● About this task:
Track down each line below containing the string "against" and copy it.

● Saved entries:

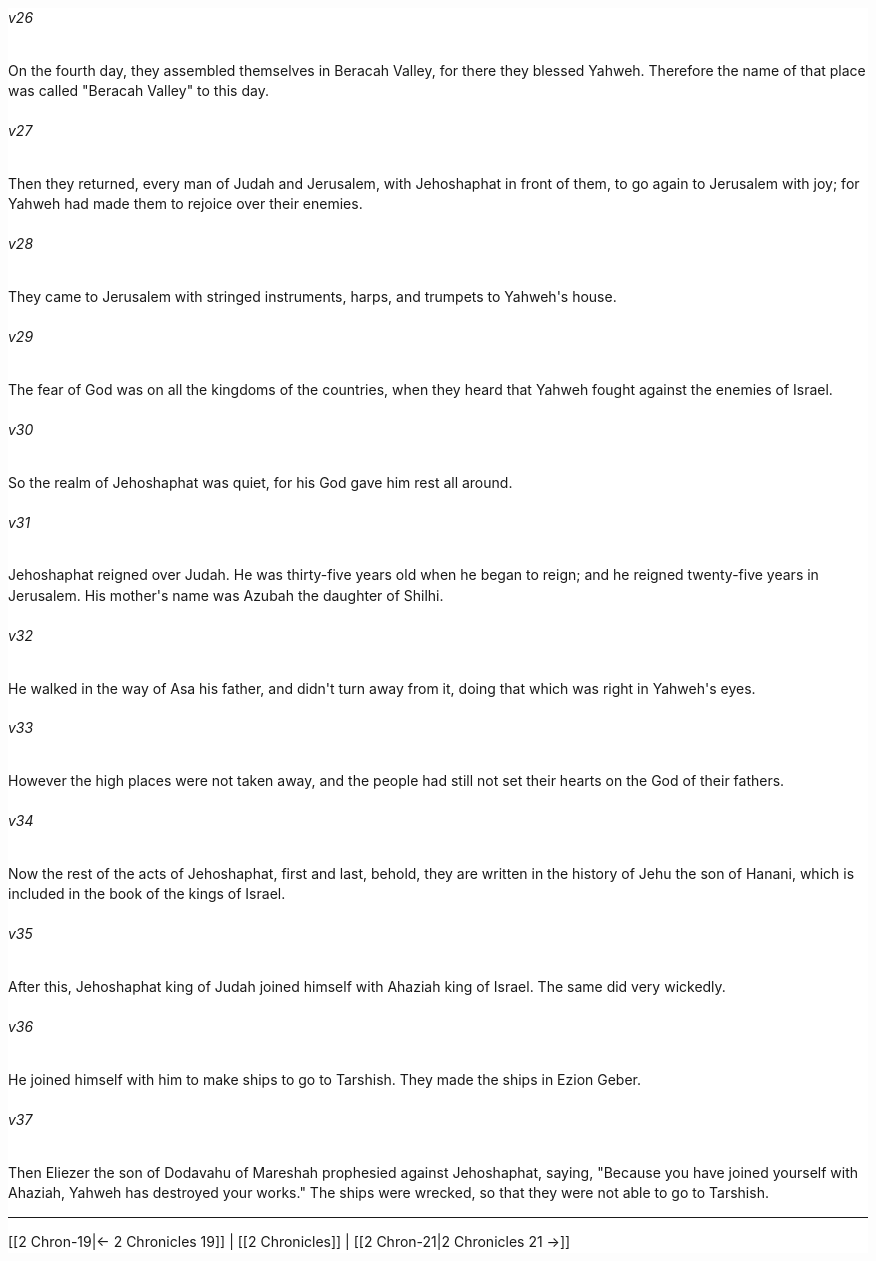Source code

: ###### v26 
On the fourth day, they assembled themselves in Beracah Valley, for there they blessed Yahweh. Therefore the name of that place was called "Beracah Valley" to this day. 

###### v27 
Then they returned, every man of Judah and Jerusalem, with Jehoshaphat in front of them, to go again to Jerusalem with joy; for Yahweh had made them to rejoice over their enemies. 

###### v28 
They came to Jerusalem with stringed instruments, harps, and trumpets to Yahweh's house. 

###### v29 
The fear of God was on all the kingdoms of the countries, when they heard that Yahweh fought against the enemies of Israel. 

###### v30 
So the realm of Jehoshaphat was quiet, for his God gave him rest all around. 

###### v31 
Jehoshaphat reigned over Judah. He was thirty-five years old when he began to reign; and he reigned twenty-five years in Jerusalem. His mother's name was Azubah the daughter of Shilhi. 

###### v32 
He walked in the way of Asa his father, and didn't turn away from it, doing that which was right in Yahweh's eyes. 

###### v33 
However the high places were not taken away, and the people had still not set their hearts on the God of their fathers. 

###### v34 
Now the rest of the acts of Jehoshaphat, first and last, behold, they are written in the history of Jehu the son of Hanani, which is included in the book of the kings of Israel. 

###### v35 
After this, Jehoshaphat king of Judah joined himself with Ahaziah king of Israel. The same did very wickedly. 

###### v36 
He joined himself with him to make ships to go to Tarshish. They made the ships in Ezion Geber. 

###### v37 
Then Eliezer the son of Dodavahu of Mareshah prophesied against Jehoshaphat, saying, "Because you have joined yourself with Ahaziah, Yahweh has destroyed your works." The ships were wrecked, so that they were not able to go to Tarshish.

***
[[2 Chron-19|← 2 Chronicles 19]] | [[2 Chronicles]] | [[2 Chron-21|2 Chronicles 21 →]]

● The completed task:
The fear of God was on all the kingdoms of the countries, when they heard that Yahweh fought against the enemies of Israel. 
Then Eliezer the son of Dodavahu of Mareshah prophesied against Jehoshaphat, saying, "Because you have joined yourself with Ahaziah, Yahweh has destroyed your works." The ships were wrecked, so that they were not able to go to Tarshish.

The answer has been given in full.